The review said ERO as not confident that issues in its report were being sufficiently addressed by the leadership of the hostel and was concerned that the pace of change had been too slow.

School response

The school told ERO it had a strong commitment to addressing the college’s historical challenges and was working towards improving learning and providing a safe environment for all students.

ERO acknowledged changes in recent years had resulted in some improvements but stated “the school is yet to develop effective systems and processes to ensure students are entirely safe”.

Some recently introduced initiatives and changes haven’t been in place long enough for ERO or the school to know if they are having the desired impact, according to the review.

ERO also stated recommendations from three separate reviews commissioned by the school between 2019 and 2021 were yet to be fully implemented.

Students at the school.

ERO has recommended a “thorough overhaul” of the school’s policies and procedures and said there needed to be “particular attention to developing child protection policies that align with current legislation”.

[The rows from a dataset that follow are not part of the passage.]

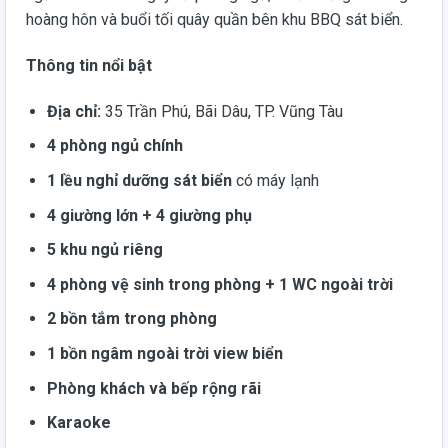
hoàng hôn và buổi tối quây quần bên khu BBQ sát biển.
Thông tin nổi bật
Địa chỉ:
35 Trần Phú, Bãi Dâu, TP. Vũng Tàu
4 phòng ngủ chính
1 lều nghỉ dưỡng sát biển
có máy lạnh
4 giường lớn + 4 giường phụ
5 khu ngủ riêng
4 phòng vệ sinh trong phòng + 1 WC ngoài trời
2 bồn tắm trong phòng
1 bồn ngâm ngoài trời view biển
Phòng khách và bếp rộng rãi
Karaoke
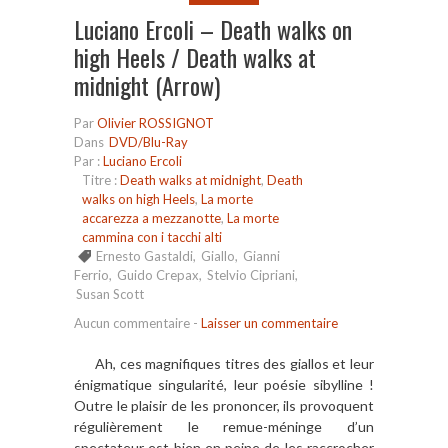
Luciano Ercoli – Death walks on
high Heels / Death walks at
midnight (Arrow)
Par
Olivier ROSSIGNOT
Dans
DVD/Blu-Ray
Par :
Luciano Ercoli
Titre :
Death walks at midnight
,
Death
walks on high Heels
,
La morte
accarezza a mezzanotte
,
La morte
cammina con i tacchi alti
Ernesto Gastaldi
,
Giallo
,
Gianni
Ferrio
,
Guido Crepax
,
Stelvio Cipriani
,
Susan Scott
Aucun commentaire
-
Laisser un commentaire
Ah, ces magnifiques titres des giallos et leur
énigmatique singularité, leur poésie sibylline !
Outre le plaisir de les prononcer, ils provoquent
régulièrement le remue-méninge d’un
spectateur est bien en peine de les raccrocher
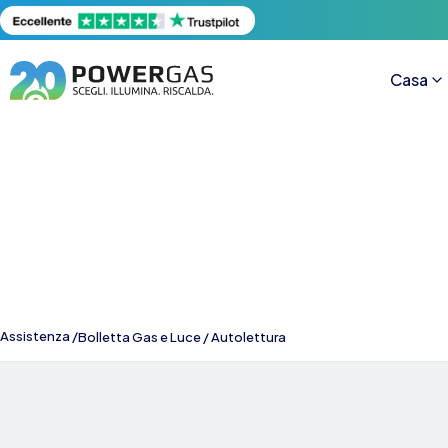
Casa
Assistenza /
Bolletta Gas e Luce
/
Autolettura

Since the review, ERO noted the Wesley College School board had taken steps to strengthen governance practice, including undertaking training and reviewing changes to policies.

School leaders have initiated a student survey to inform wellbeing and had plans for professional development of staff towards areas outlined in the report.

The Ministry of Education had also appointed a practitioner to help raise student achievement and improve the school’s capability.

ERO recommended that the Ministry continued its intervention and that the school board sought external expertise and support to strengthen governance practices and effectiveness.

The Trust Board, which is separate to the School Board and manages the school hostel responded to concerns raised by 1News in regard to overnight supervision issues in May.

“The Wesley College Trust Board employ security staff from the firm Simply Security and we can confirm all staff on site, including the security staff, comply with the regulations of The Children Act 2014,” chair Jan Tasker said in a statement.

“As a safety measure we now have an awake duty person in each of our five dormitories every night in addition to the security staff.”